撮影クルーに毒づき罵る者も…取材班の葛藤
そんなチェルノフだが、初めから全てのマリウポリ市民から受け入れられていたわけではない。修羅場と化した病院内での撮影は、「この惨劇を世界に広めてくれ」と、概ね協力的だった一方で、街中での撮影に臨むと、嘆き悲しむ市民がいたかと思えば、撮影クルーに毒づき、罵る者もいる。その様子は、突然の戦禍によって我を失ったかのようにも見える。
しかしチェルノフは何を言われようが言い返したりはしない。むしろ、心身共に傷付いた市民にとことん寄り添おうとする。わずか20日間の取材期間ではあったが、その間、チェルノフたちは間違いなく「マリウポリ市民」だったのだ。
マリウポリから逃げ遅れた人々は、行く当てもなく建物の地下や体育館、スポーツジムを仮の避難所とし身を隠す。ロシア軍は、一般市民は攻撃しないとされていたが、そんな建前は全くの嘘。住宅や病院にも容赦なくミサイル攻撃し、街には死体の山が積み上がっていく。
この中には、チェルノフの取材を受け、交流があった人物もいた。チェルノフとて感情のある一人の人間。

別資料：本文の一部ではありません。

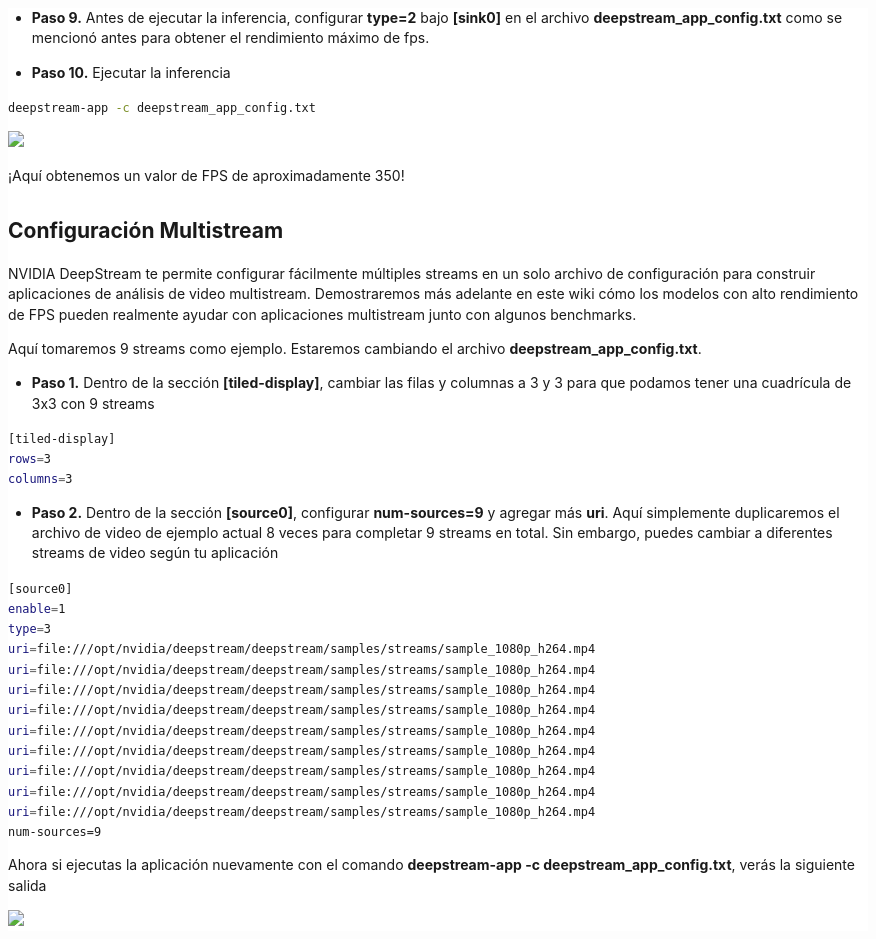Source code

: - **Paso 9.** Antes de ejecutar la inferencia, configurar **type=2** bajo **[sink0]** en el archivo **deepstream_app_config.txt** como se mencionó antes para obtener el rendimiento máximo de fps.

- **Paso 10.** Ejecutar la inferencia

```sh
deepstream-app -c deepstream_app_config.txt
```

<div style={{textAlign:'center'}}><img src="https://files.seeedstudio.com/wiki/YOLOV8/2.png" style={{width:1000, height:'auto'}}/></div>

¡Aquí obtenemos un valor de FPS de aproximadamente 350!

## Configuración Multistream

NVIDIA DeepStream te permite configurar fácilmente múltiples streams en un solo archivo de configuración para construir aplicaciones de análisis de video multistream. Demostraremos más adelante en este wiki cómo los modelos con alto rendimiento de FPS pueden realmente ayudar con aplicaciones multistream junto con algunos benchmarks.

Aquí tomaremos 9 streams como ejemplo. Estaremos cambiando el archivo **deepstream_app_config.txt**.

- **Paso 1.** Dentro de la sección **[tiled-display]**, cambiar las filas y columnas a 3 y 3 para que podamos tener una cuadrícula de 3x3 con 9 streams

```sh
[tiled-display]
rows=3
columns=3
```

- **Paso 2.** Dentro de la sección **[source0]**, configurar **num-sources=9** y agregar más **uri**. Aquí simplemente duplicaremos el archivo de video de ejemplo actual 8 veces para completar 9 streams en total. Sin embargo, puedes cambiar a diferentes streams de video según tu aplicación

```sh
[source0]
enable=1
type=3
uri=file:///opt/nvidia/deepstream/deepstream/samples/streams/sample_1080p_h264.mp4
uri=file:///opt/nvidia/deepstream/deepstream/samples/streams/sample_1080p_h264.mp4
uri=file:///opt/nvidia/deepstream/deepstream/samples/streams/sample_1080p_h264.mp4
uri=file:///opt/nvidia/deepstream/deepstream/samples/streams/sample_1080p_h264.mp4
uri=file:///opt/nvidia/deepstream/deepstream/samples/streams/sample_1080p_h264.mp4
uri=file:///opt/nvidia/deepstream/deepstream/samples/streams/sample_1080p_h264.mp4
uri=file:///opt/nvidia/deepstream/deepstream/samples/streams/sample_1080p_h264.mp4
uri=file:///opt/nvidia/deepstream/deepstream/samples/streams/sample_1080p_h264.mp4
uri=file:///opt/nvidia/deepstream/deepstream/samples/streams/sample_1080p_h264.mp4
num-sources=9
```

Ahora si ejecutas la aplicación nuevamente con el comando **deepstream-app -c deepstream_app_config.txt**, verás la siguiente salida

<div style={{textAlign:'center'}}><img src="https://files.seeedstudio.com/wiki/YOLOV8/7.jpg" style={{width:1000, height:'auto'}}/></div>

心穏やかでいられるはずはなかったはずだ。それでも彼は淡々と、自身の使命をこなしていく。
取材を重ねる中、状況は悪化の一途を辿っていく。インフラのみならず、攻撃は病院や消防署にまで及び、ついには破壊された店から商品を略奪する不届き者まで現れる。街への攻撃は、建物など物理的なものだけではなく、市民の心まで壊していたのだ。
死体安置所のスペースもなくなり、大きな溝状の穴を掘って、袋詰めされた遺体が次々と投げ込まれる。まるでゴミを埋め立てるようなその扱いに、戦慄を覚えざるを得ない。